I don’t know if you’ve ever had the experience, when you’re talking to someone, that you feel like you’re not both having the same conversation. Or you feel like, even though you’re both speaking English, you’re not talking the same language. Sometimes that happens: you think you’re both talking about the same thing, but very clearly, one or both of you is missing the point.

I think Saint Paul’s message to the Corinthians today might be something like that. They think they know what wisdom is, and I believe they really do know how the world defines wisdom, but the thing is, God’s wisdom is very, very different from the world’s wisdom. God’s wisdom is way beyond anything anyone has ever thought. Because, for God, wisdom looks like that Cross up there. Because the Cross is what the world thinks of as the ultimate defeat. It was a death saved for the most horrible criminals. It was a very public way to put an end to someone’s criminal foolishness.

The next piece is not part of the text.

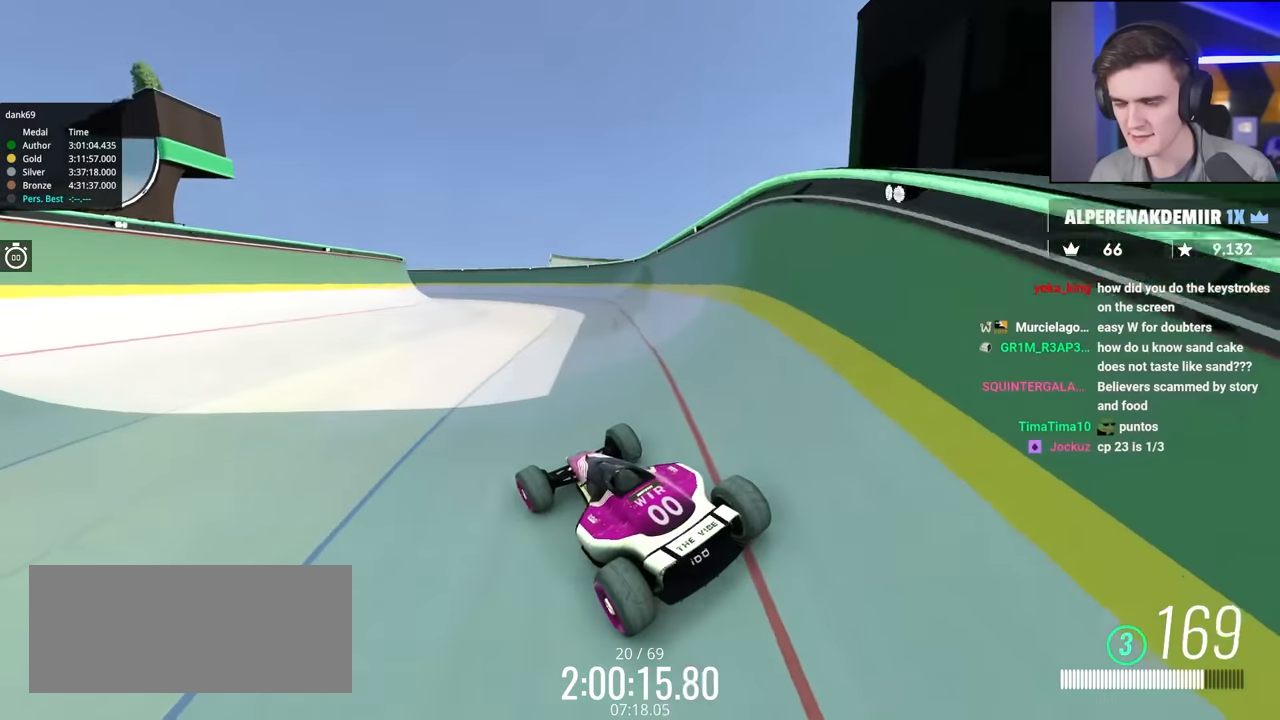
{"keys": ["left"], "events": [[217, "left", "down"], [267, "up", "up"]]}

But God used that horrible thing to make the best thing ever happen. He used the Cross to overcome the worst death ever by raising Jesus up on the third day. The worst death ever became the best life ever, where there is no more pain or sadness or death. It turns out God’s wisdom is very, very wise indeed!

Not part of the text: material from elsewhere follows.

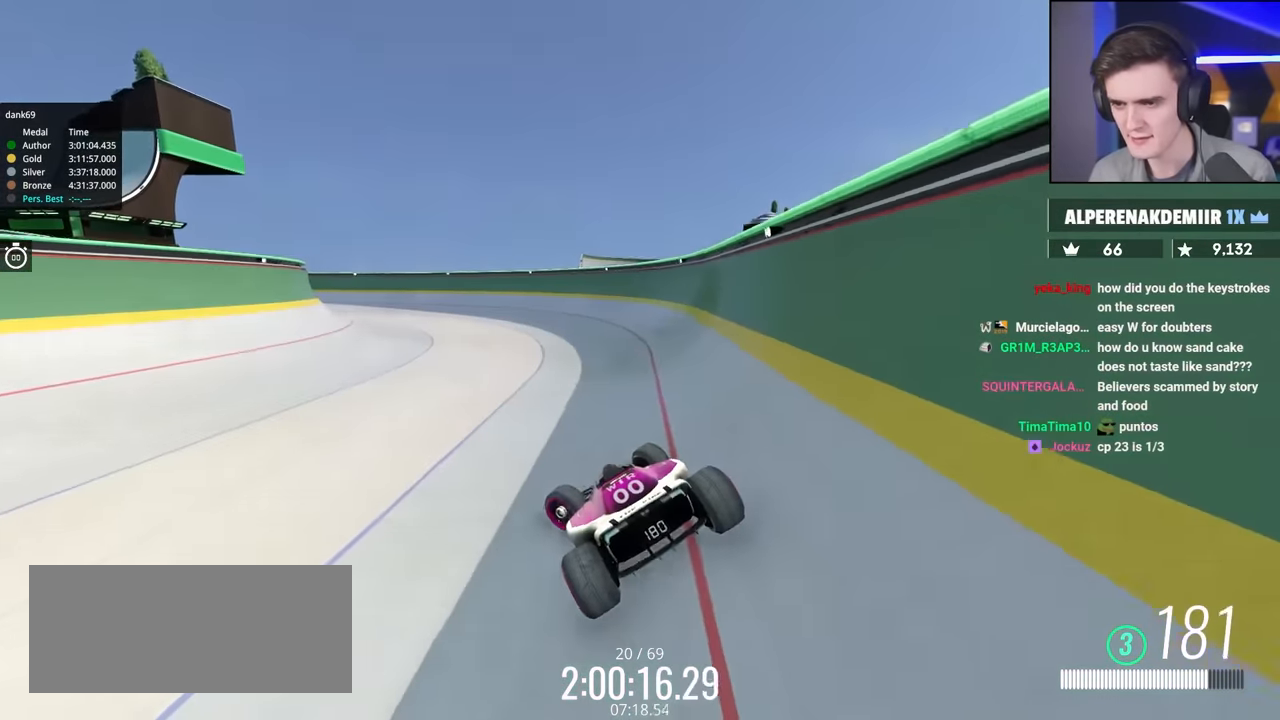
{"keys": ["brake", "left"], "events": [[33, "brake", "down"]]}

For Jesus in today’s Gospel the call to be truly wise was a bit more simple: be prepared. Just as the wise virgins who had taken the time to buy enough oil to last them through the night were rewarded by getting to join in the marriage feast, so all of us who are wise enough to be a light shining in a dark place will be rewarded with being able to join God’s feast and become one with him.

I think it makes a lot of sense that we talk about wisdom at the beginning of our school year. The whole point of this coming school year is for all of us to grow in wisdom. So we have to be ready to tackle subjects that maybe don’t make a lot of sense to us at first. We might think something new is just foolishness until we actually get it, and then we grow in our ability to learn. And we have to come prepared, knowing that sometimes it doesn’t seem like we’re going to understand what we’re being taught, but persevering, staying with it anyway until it actually makes sense.

For all of this, we have to rely on the Holy Spirit. The Holy Spirit is God’s own spirit, the Third Person of the Blessed Trinity. It is the Holy Spirit that gives us the grace and the gifts to do all the really good things that we want to accomplish and that God wants us to do. And so we begin our year by asking the Holy Spirit to give us wisdom, and the grace to hang in there when things get tough.

But the Spirit’s gifts are more than just wisdom. Saint Paul says to the Corinthians a little later on in his letter:

There are different kinds of spiritual gifts but the same Spirit; there are different forms of service but the same Lord; there are different workings but the same God who produces all of them in everyone. To each individual the manifestation of the Spirit is given for some benefit. To one is given through the Spirit the expression of wisdom; to another the expression of knowledge according to the same Spirit; to another faith by the same Spirit; to another gifts of healing by the one Spirit; to another mighty deeds; to another prophecy; to another discernment of spirits; to another varieties of tongues; to another interpretation of tongues. But one and the same Spirit produces all of these, distributing them individually to each person as he wishes. (1 Cor. 12: 4-11)

And so someone might be able to grasp wisdom or knowledge quickly. Another might be a person of great faith, helping others to trust God when things are tough. Another person might have the gift of healing, maybe helping people when they are hurting physically or emotionally. The point is the Holy Spirit moves us in many different ways, and all of us are given some of the gifts of the Spirit. And we are given those gifts so that we can give them to others.

So as we begin our school year together, we want to pray to the Holy Spirit so that he will give us whatever gifts we need to do whatever it is we are supposed to do. We want to thank the Holy Spirit for those gifts, and promise to use them for our good and the good of the other people he puts in our lives. And we should always thank God for those wonderful gifts, because they make us better, happier people and using them makes our world a better place.

I know a lot of you know the prayer to the Holy Spirit, so if you do, pray it along with me:

Come Holy Spirit, fill the hearts of your faithful and kindle in them the fire of your love. Send forth your Spirit and they shall be created. And You shall renew the face of the earth. Amen.